Doing Data Work Using Code

A comparison between doing work with code and doing work by moving the mouse and clicking on buttons. The advantages and opportunities.
programming
code
work
Author

Elias Dabbas

Published

July 9, 2024

What are the advantages of using code to do our daily data work? And what are we missing when we primarily do our data work by moving the mouse and clicking buttons on the screen?

Auditability and reproducibility

Once upon a time, you were in elementary school solving math problems. Your teacher didn’t really care how old Alice would be in five years, given that Bob, her brother who is half her age now, is six years old.

The important thing was the procedure. How did you get to the number 17? Can you systematically and consciously go through a set of steps to make sure that you have the correct answer?

Fast-forward to today, you are still solving similar data problems, much more complicated, and with real-life consequences. Do you know how to audit the steps you took, and can you be sure that your solutions are correct?

When you solve a data problem or answer a question with “point and click” tools, those mouse movements, clicks, and their sequence are not recorded anywhere. That labor evaporates the moment you are done with it. It seems convenient and easier, but when you come back to that spreadsheet with so many calculations all over the place, it’s difficult to trust those numbers. You make typos, don’t you?

When you do things with code on the other hand, all “work” is done by writing the commands, and the commands have to be in a certain sequence. This is conceptually the same as doing things manually, but with the commands recorded.

Creating a pivot table

Spreadsheet
double-click the file daily_traffic_2024.csv
select the range of all the data
click "data" then click "pivot table"
drag the "month" column to the left side of the pivot table
drag the metric that you want (pageviews) to the right side of the table

A pivot table in Excel

Looks great, but where do these numbers come from? Looking at the formula bar shows me the number, but not the calculation that produced it. I don’t know about you, but I make a lot of mistakes while working, I make typos, I hit some keyboard buttons by mistake, and make wrong decisions. So I need to be able to review my work, and make sure it’s correct.

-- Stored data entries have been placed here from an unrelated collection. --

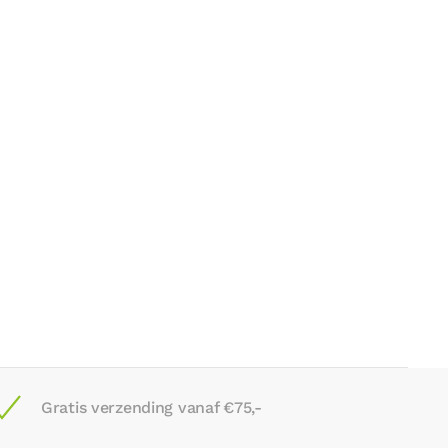
Gratis verzending vanaf €75,-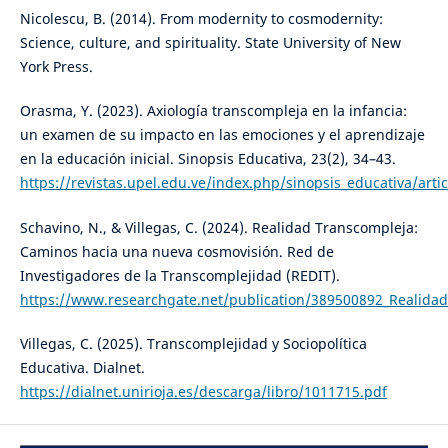
Nicolescu, B. (2014). From modernity to cosmodernity:
Science, culture, and spirituality. State University of New
York Press.
Orasma, Y. (2023). Axiología transcompleja en la infancia:
un examen de su impacto en las emociones y el aprendizaje
en la educación inicial. Sinopsis Educativa, 23(2), 34–43.
https://revistas.upel.edu.ve/index.php/sinopsis_educativa/arti
Schavino, N., & Villegas, C. (2024). Realidad Transcompleja:
Caminos hacia una nueva cosmovisión. Red de
Investigadores de la Transcomplejidad (REDIT).
https://www.researchgate.net/publication/389500892_Realid
Villegas, C. (2025). Transcomplejidad y Sociopolítica
Educativa. Dialnet.
https://dialnet.unirioja.es/descarga/libro/1011715.pdf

There are ways to make work with spreadsheets reproducible if you are interested, and that would fall under working with code.

We can do the same thing with code, but instead of “doing” these steps, we write the commands in some programming language.

This is what the sequence of commands might look like in Python:

Python
1import pandas as pd
2traffic = pd.read_csv("daily_traffic_2024.csv")
3pivot = pd.pivot_table(traffic, index="month", values="pageviews", aggfunc="mean")
1
Load/activate the pandas library, (kind of like opening Excel)
2
Give the name traffic to the table (this would be something like A1:B12 for example)
3
Create a pivot table using the specified columns

Now you can easily audit my work and see the exact commands that I wrote and check for yourself whether this is the correct thing to do or not. We can repeat the process many times, and make sure that given the same inputs and the same code, the result is always the same (reproducible).

Scaling

Now that we know that our procedure is correct, we can take the same three lines of code, and run them on any other file that contains the same traffic data (with the same columns). Those keystrokes on the keyboard can easily be saved to a text file, and reused millions of times.

  • Horizontal scaling : Using the same tool on the same inputs again and again can be thought of as scaling things horizontally.
  • Vertical scaling : Once we’ve run the same code on many similar files and are confident that it scales horizontally, it’s now time to add more code, and make it do more. After creating the pivot table we could create a chart for example, plotting months on the X axis and total pageviews on the Y axis

The pivot table:

month pageviews
0 1 150.75
1 2 82.50
2 3 160.00
Python
import plotly.express as px
px.bar(pivot, x="month", y="pageviews")

We now have a program with five lines of code that we can test horizontally on a big set of files and make sure that it scales properly. We then scale vertically again, and so on.

Typically such programs have hundreds (if not thousands) of lines of codes. Having everything written down in the correct sequence gives us the cofidence that even if something is wrong, we can always find the mistake, improve, and build upon it.

Automation and packaging

Yes, we can go further.

We worked a lot on producing those five lines of code, checked on many datasets, received feedback, and are confident with this sequence of commands. We can now package this sequence of steps into a named function, something like analyze_traffic(filename). Now, instead of working with all those lines, we simply run this newly-created function, which would be added to our workspace. Functions can be bundled together in packages (or libraries), hosted on a package reposity (app store), and shared with anyone in the world. Those users would only use the newly-created commands without having to worry about the details of how they were created.

Again, many of these things can be accomplished with spreadsheets, but that would also fall under working with code in a reproducible and auditable way.

Conclusion

Working with code provides us with the confidence that our work is correct (or at least auditable). Once established, we can stop worrying about typos and syntax, and focus more on the strtegic issues and the decisions we want to make. This confidence gives us the ability to scale our work and reuse it many times. It allows others to build on our work, instead of reinventing the wheel every time. Also, many aspects of this approach can be done with spreadsheets, but it has to be done by writing code.